• Happy holidays, folks! Thanks to each and every one of you for being part of the Tom's Hardware community!

[SOLVED] What to look for in a PSU? Older one exploded

Aug 6, 2020
1
0
10
Hi! So the thing is, I was setting up my old gaming pc so my dad could use it to work from home, I was fixing some of the fans, cleaning it up, but accidentaly blew up the PSU (loud pop, sparks, and smell of burnt plastic, mistakes happen, please double check if it is unplugged before moving the voltage switch haha!)

It was a quite old PSU, a Thermaltake t2 500W. So I'm looking for a cheap new one (My dad will only be doing office work, he doesnt play games, so no need for insane power).

What should I be looking for? The cheapest one I found that I could grab in my town was a 650W CLIOS ATX for 12k CLP (around 15 USD)

Would this cheap PSU be a good buy? Specs below.

Motherboard: MSI 970 Gaming motherboard

CPU: AMD FX 8350 Eight core 4.0Ghz

GPU: NVIDIA Geforce GTX 960 (2 GB)

8GB RAM

256GB SSD x2

500GB HDD x1

22' Screen x2

Thanks in advance!
 
Solution
What is your region? Chile? You need to look for a unit that has had professional reviews done, so that you can verify that they actually test within the atx standard. If no such thing exists, then it should state what topology it uses or what design the secondary rails use, this may be stated by the manufacturer or in a un-professional review.

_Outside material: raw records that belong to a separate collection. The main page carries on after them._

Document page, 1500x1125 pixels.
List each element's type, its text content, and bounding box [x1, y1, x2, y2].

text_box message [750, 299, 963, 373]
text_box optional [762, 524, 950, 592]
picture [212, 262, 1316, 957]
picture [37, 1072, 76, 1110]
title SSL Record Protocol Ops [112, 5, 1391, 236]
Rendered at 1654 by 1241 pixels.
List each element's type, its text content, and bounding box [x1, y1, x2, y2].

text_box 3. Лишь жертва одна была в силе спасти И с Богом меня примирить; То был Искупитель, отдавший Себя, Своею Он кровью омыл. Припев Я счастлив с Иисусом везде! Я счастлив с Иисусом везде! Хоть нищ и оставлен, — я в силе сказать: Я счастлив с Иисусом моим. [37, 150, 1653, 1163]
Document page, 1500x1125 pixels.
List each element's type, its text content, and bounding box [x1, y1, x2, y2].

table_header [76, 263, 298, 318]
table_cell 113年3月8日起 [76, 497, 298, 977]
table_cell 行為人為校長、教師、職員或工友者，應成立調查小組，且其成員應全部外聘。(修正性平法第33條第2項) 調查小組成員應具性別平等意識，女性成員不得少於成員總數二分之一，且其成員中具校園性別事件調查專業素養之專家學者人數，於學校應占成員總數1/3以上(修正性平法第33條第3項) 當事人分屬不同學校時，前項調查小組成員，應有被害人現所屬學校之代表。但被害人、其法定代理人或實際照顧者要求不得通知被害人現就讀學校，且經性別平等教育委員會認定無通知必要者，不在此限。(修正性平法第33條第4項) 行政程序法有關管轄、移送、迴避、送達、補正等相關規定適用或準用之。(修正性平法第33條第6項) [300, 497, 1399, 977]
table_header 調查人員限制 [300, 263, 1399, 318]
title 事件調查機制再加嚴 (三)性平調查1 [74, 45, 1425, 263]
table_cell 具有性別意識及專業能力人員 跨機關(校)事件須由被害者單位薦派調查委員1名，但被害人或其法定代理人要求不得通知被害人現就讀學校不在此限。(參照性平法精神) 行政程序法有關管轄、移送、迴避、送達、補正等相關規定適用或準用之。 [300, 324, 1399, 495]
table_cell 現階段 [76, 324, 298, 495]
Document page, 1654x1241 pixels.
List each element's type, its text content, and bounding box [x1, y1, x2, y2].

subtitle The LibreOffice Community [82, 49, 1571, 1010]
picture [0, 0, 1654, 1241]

You will not find a decent psu under 30,000 let alone 12,000. What matters here is quality, watts are irrelevant, a decent 450w psu should be fine. Here is a list you can cross check from.

There's quite a lack of stock, and I don't usually recommend this, but if the system is only office work, the evga BR would do. At the very least it has a dc-dc secondary.
What is your region? Chile? You need to look for a unit that has had professional reviews done, so that you can verify that they actually test within the atx standard. If no such thing exists, then it should state what topology it uses or what design the secondary rails use, this may be stated by the manufacturer or in a un-professional review.

You will not find a decent psu under 30,000 let alone 12,000. What matters here is quality, watts are irrelevant, a decent 450w psu should be fine. Here is a list you can cross check from.

There's quite a lack of stock, and I don't usually recommend this, but if the system is only office work, the evga BR would do. At the very least it has a dc-dc secondary.